Work to complete: Identify each line in the data below that contains the word "many", and copy those lines in full. Treat the match as case-sensitive.

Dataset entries

-=-=-=-=-

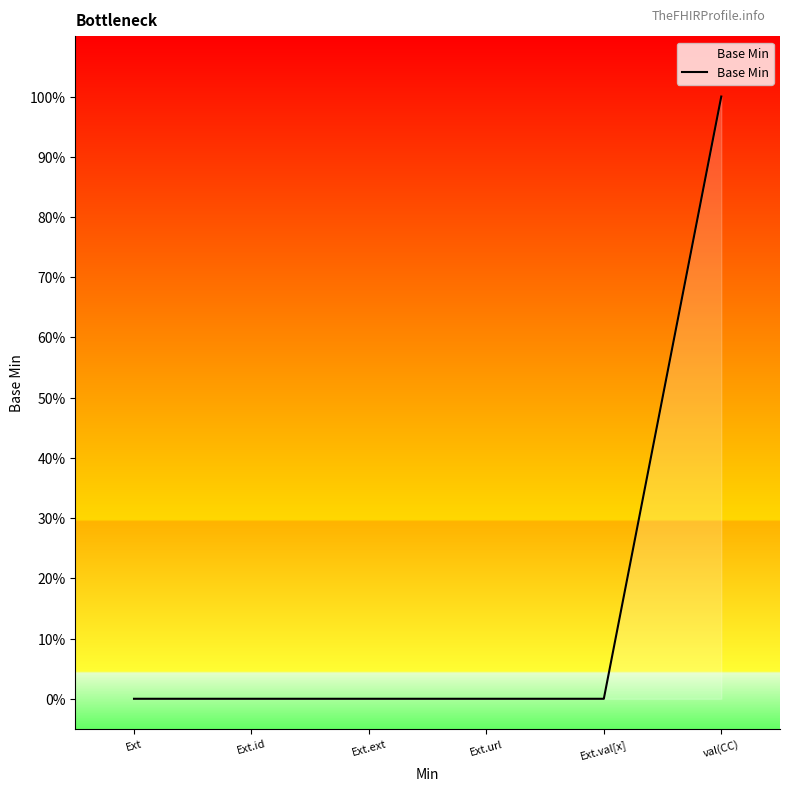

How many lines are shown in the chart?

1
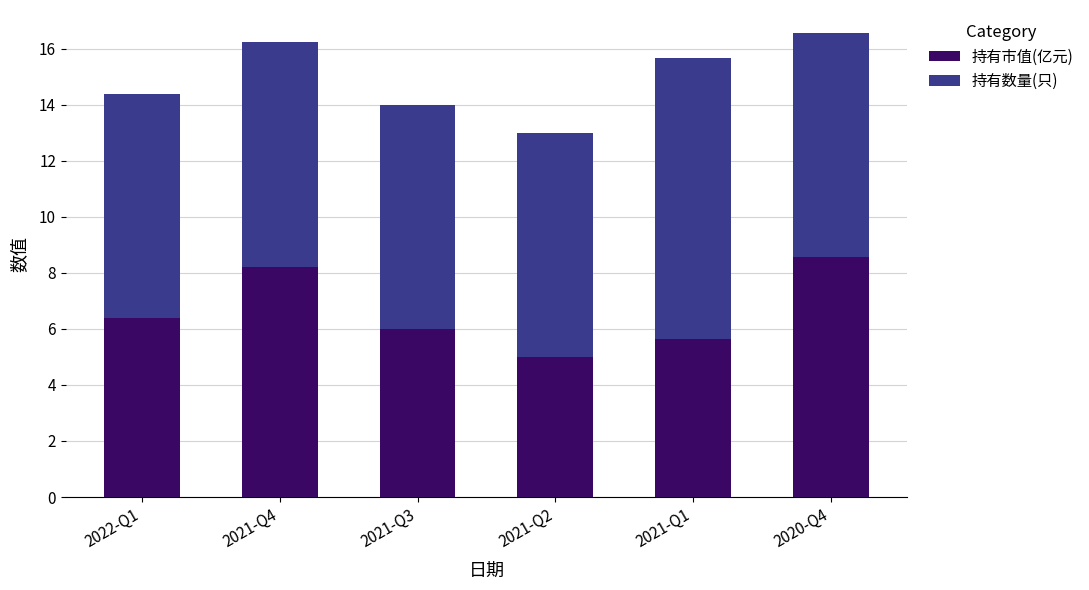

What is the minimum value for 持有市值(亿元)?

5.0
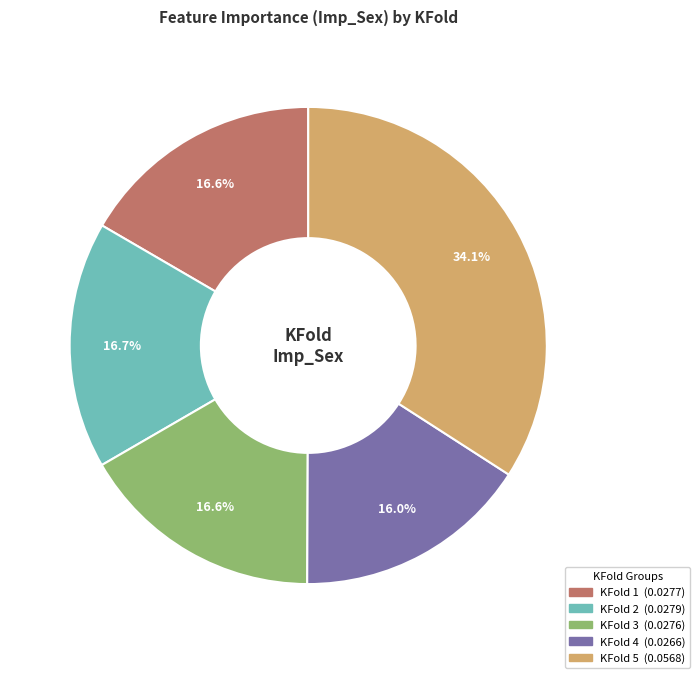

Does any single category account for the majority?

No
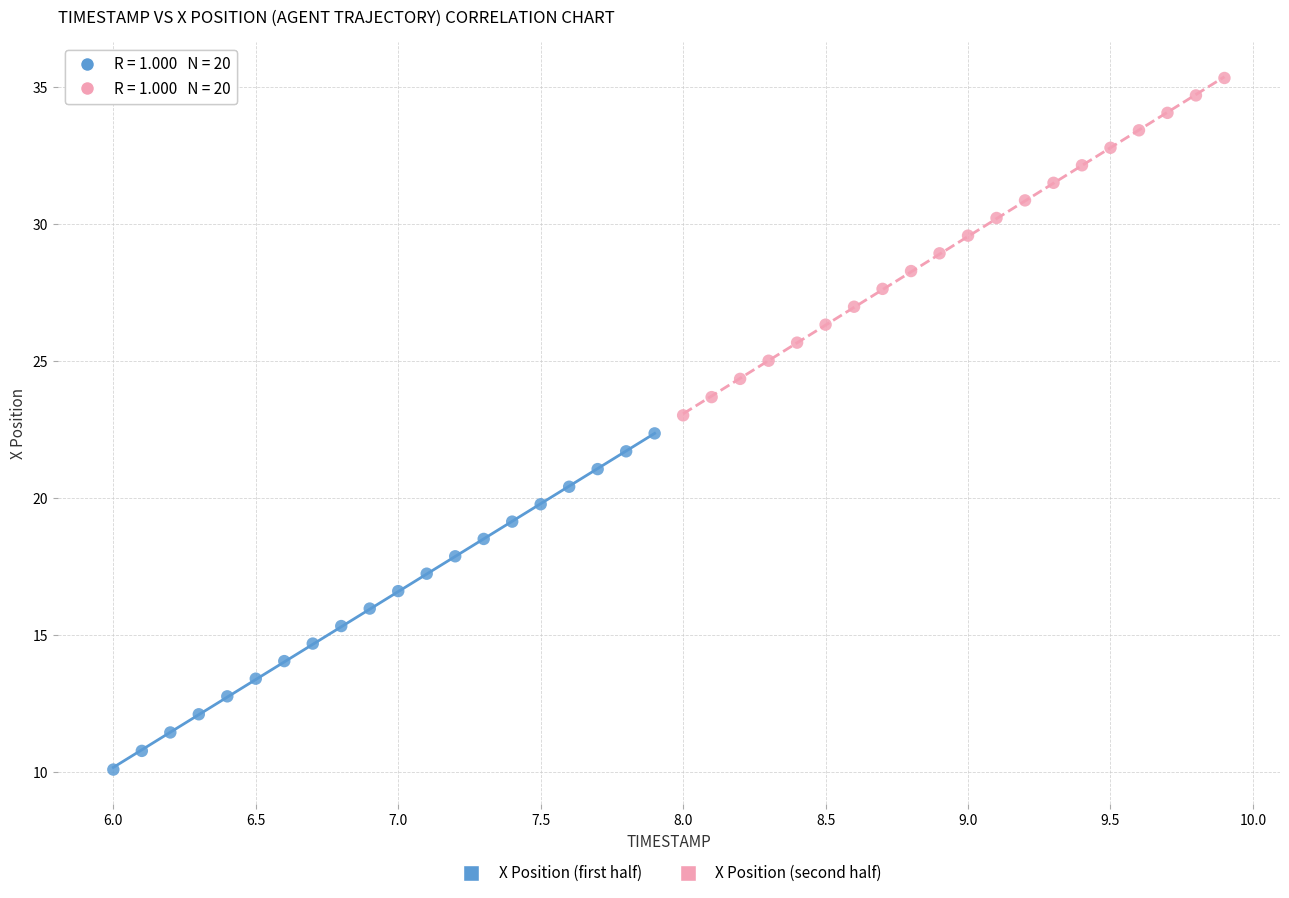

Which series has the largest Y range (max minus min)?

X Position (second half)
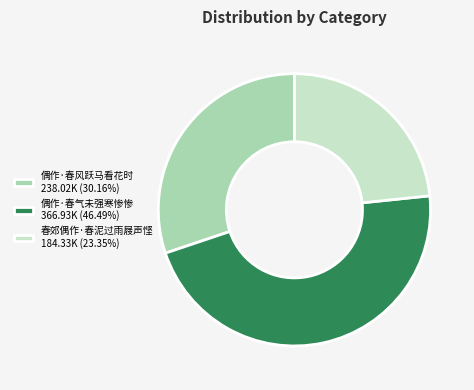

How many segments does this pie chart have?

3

-=-=-=-=-

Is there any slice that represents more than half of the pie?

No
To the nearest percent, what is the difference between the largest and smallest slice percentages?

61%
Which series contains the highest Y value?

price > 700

-=-=-=-=-

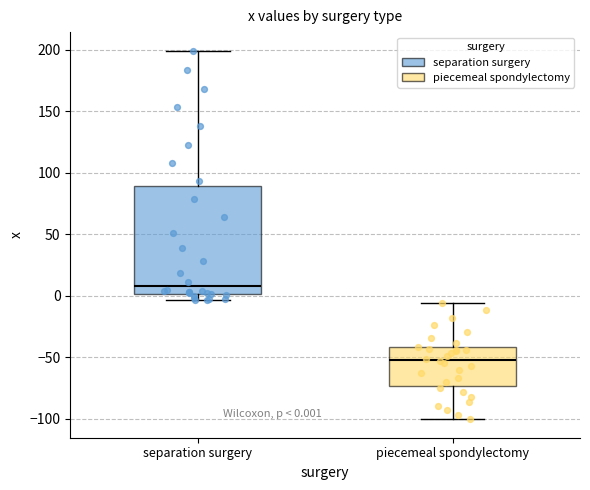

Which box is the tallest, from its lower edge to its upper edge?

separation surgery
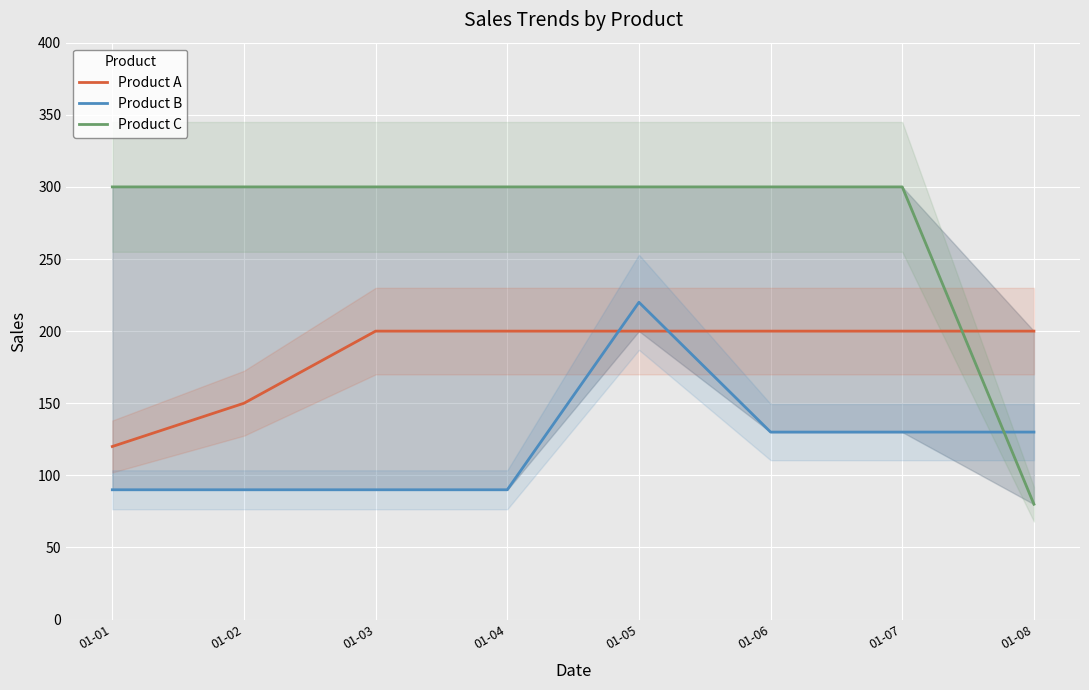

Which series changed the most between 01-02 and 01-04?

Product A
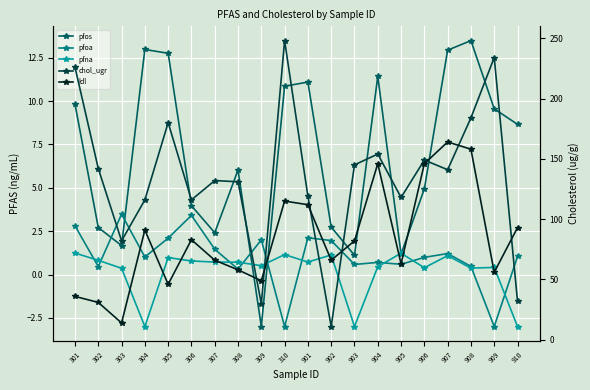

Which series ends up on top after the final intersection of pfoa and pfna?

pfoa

-=-=-=-=-

The completed task:
How many lines are shown in the chart?
How many segments does this pie chart have?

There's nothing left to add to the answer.